PROBLEM TO WORK ON => The answer must be the full set of records, repeated exactly.

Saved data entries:
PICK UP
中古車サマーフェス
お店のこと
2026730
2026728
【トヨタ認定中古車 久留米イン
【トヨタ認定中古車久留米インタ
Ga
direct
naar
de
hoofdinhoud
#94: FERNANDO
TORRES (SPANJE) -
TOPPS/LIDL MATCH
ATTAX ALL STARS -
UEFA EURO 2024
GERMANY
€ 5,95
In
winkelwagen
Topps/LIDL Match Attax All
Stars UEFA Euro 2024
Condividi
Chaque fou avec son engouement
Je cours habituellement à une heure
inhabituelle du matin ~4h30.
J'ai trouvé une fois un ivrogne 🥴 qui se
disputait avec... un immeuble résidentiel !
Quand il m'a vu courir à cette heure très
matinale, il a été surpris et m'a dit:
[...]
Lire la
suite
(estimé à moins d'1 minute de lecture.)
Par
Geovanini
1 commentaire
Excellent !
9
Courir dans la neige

REPLY =>
PICK UP
中古車サマーフェス
お店のこと
2026730
2026728
【トヨタ認定中古車 久留米イン
【トヨタ認定中古車久留米インタ
Ga
direct
naar
de
hoofdinhoud
#94: FERNANDO
TORRES (SPANJE) -
TOPPS/LIDL MATCH
ATTAX ALL STARS -
UEFA EURO 2024
GERMANY
€ 5,95
In
winkelwagen
Topps/LIDL Match Attax All
Stars UEFA Euro 2024
Condividi
Chaque fou avec son engouement
Je cours habituellement à une heure
inhabituelle du matin ~4h30.
J'ai trouvé une fois un ivrogne 🥴 qui se
disputait avec... un immeuble résidentiel !
Quand il m'a vu courir à cette heure très
matinale, il a été surpris et m'a dit:
[...]
Lire la
suite
(estimé à moins d'1 minute de lecture.)
Par
Geovanini
1 commentaire
Excellent !
9
Courir dans la neige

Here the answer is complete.